There’s a huge gap between seven and seventeen. The ten year gap between my youngest child and my eldest showed a markedly different parenting style although both are raised in the same household, with the same set of parents, observing the same rules, practicing the same values, and a plethora of other Do’s and Don’ts.
They say when a child is brought forth into the world, a mother is born. It follows then that for each child, a mother is reborn, reinvented. Answering the call in each child’s specific need. A mother is a versatile creature, or tries to be.
Here are the ways parenting the seven and seventeen differed:
1. When the seventeen year old was born, I already memorized all the parenting guidebooks I can get my hands on. I watched every breath he took, recorded every milestone, remembered his first utterances, and was generally obsessed that I was parenting him right. I was also very selfish, I wanted to do everything and excluded the nanny.
When the seven year old was born, my expectations were shot. She defied parenting books in many ways, and became a poster child of textbook reference behavior in other ways. All I can remember now was that she didn’t walk after she learned to stand up. She ran. And I was only too happy to hand her to welcoming arms so I can grab some Zz’s. Her pictures? They’re all digital files.
2. With the first born, I demanded a lot of maturity from him at an early age. I realize that now. His days were structured so much so that it was natural he did his homework by himself daily even at the age of six. A practice he carried on until highschool. I demanded excellence, though these demands were sugar coated and hidden well. I pushed books at him and realized I wanted him to be like me, which is a terrible thing to do.
The seven year old fixes her own schedule. Oh she follows my schedule, albeit grudgingly with much frowning and grimacing but she tends to march to her own drum. And I let her. Yes, some days I’m so exhausted, she gets away with it. Or the seventeen year old will reprimand her. She is at once a responsible child and the spoiled brat. No I don’t spoil her. Her siblings do.
3. I went to each and every PTA meeting for my first born and lobbied for changes in the school administration. Extended lunch breaks etc. I have the adviser’s phone number, the guard’s number, the number to the principals office etc. And yes I rang them regularly.
Now you can’t find me if there’s a meeting. My child demands I attend one because “So and so’s mommy goes, why not you?” I’m just happy her adviser calls me regularly.
4. I went ahead and finished university because I can. Young pregnancies are somehow considered a death sentence to higher education and I had a lot of detractors, sadly, some were family. I had to make my son proud. I went back to school after giving birth and finished my degree. I had my yaya blues, and those trying times, he attended the 1 hour 30 minutes lecture in whatever subject I had at that time.

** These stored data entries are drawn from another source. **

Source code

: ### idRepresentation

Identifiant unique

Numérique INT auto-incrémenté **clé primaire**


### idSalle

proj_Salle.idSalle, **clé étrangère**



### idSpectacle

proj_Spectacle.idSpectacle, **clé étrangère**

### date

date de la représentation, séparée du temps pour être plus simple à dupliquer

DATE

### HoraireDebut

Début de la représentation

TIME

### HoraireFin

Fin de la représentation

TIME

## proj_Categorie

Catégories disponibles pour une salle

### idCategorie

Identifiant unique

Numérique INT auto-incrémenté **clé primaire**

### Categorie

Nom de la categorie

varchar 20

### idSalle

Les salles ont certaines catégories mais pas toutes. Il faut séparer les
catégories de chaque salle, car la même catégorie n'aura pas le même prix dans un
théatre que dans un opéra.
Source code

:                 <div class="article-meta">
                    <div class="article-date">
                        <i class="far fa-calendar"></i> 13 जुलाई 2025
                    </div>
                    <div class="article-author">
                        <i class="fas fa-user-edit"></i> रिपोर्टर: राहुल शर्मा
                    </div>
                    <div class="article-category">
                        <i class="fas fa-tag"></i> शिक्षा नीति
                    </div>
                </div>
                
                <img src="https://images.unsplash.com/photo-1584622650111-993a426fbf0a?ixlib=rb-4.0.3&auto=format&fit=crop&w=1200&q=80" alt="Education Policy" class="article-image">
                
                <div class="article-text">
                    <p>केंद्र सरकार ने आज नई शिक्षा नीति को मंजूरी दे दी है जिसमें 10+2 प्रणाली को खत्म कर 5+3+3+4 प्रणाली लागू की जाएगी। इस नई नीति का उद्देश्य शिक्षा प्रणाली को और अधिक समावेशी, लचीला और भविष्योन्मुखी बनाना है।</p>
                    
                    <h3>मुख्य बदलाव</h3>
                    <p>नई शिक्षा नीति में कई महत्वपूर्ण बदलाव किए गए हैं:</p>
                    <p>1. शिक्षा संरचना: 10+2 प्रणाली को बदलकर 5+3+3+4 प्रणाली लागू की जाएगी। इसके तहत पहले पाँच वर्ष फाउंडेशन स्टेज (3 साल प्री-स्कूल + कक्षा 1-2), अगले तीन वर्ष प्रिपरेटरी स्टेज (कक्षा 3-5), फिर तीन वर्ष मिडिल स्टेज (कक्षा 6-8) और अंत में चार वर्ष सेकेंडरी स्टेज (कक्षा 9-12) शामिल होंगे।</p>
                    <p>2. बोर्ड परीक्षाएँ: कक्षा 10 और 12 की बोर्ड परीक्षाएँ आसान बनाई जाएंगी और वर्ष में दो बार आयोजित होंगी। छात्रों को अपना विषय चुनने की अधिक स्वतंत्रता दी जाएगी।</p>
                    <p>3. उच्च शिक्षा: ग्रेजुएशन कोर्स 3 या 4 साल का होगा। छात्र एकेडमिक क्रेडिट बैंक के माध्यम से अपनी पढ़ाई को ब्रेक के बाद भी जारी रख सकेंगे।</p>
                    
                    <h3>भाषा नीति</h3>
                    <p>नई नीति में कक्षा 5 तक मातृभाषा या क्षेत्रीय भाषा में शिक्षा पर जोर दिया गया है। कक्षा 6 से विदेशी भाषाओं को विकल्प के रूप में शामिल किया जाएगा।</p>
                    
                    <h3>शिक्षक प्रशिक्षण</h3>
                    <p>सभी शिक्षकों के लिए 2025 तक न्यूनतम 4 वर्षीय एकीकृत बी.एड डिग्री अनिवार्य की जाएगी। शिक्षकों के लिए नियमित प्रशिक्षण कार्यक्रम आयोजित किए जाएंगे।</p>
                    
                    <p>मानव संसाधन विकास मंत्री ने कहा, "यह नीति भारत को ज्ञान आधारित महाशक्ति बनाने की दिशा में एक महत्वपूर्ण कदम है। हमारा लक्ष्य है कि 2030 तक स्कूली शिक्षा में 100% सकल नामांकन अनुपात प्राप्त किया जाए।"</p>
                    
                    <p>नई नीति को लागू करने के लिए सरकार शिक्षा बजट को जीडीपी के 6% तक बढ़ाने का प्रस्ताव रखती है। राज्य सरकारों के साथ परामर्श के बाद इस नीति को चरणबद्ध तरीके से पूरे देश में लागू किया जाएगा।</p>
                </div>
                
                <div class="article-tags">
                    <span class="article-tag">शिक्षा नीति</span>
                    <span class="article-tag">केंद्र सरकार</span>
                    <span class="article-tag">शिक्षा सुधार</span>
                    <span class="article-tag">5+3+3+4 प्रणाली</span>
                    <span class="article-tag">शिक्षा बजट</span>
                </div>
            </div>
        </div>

The youngest might see me earning my masters or doctorate or nothing. What she may see me do is tick off stuff in my bucket list. The road ahead is full of possibilities but the yoke of proving myself was lifted even before the youngest was born.
5. I fought dragons with the eldest, because everyone knew best how to raise my child and I was having none of it. It was a period of establishing who’s who. The youngest enjoyed a more mature mom, comfortable in her own skin and knows where to draw the lines. I guess the eldest enjoys that too, today.
Each and every child is unique and lumping them together using a single parenting technique might not work. A mom needs to trust her instincts, love unconditionally, discipline rationally, and laugh freely. For what is a child other than your heart and soul on wandering feet with a mind of her own?
In every birthday of a child, little attention is given to the mother who in truth, continues to grow into motherhood in tandem with her child. Snaps to all Moms out there.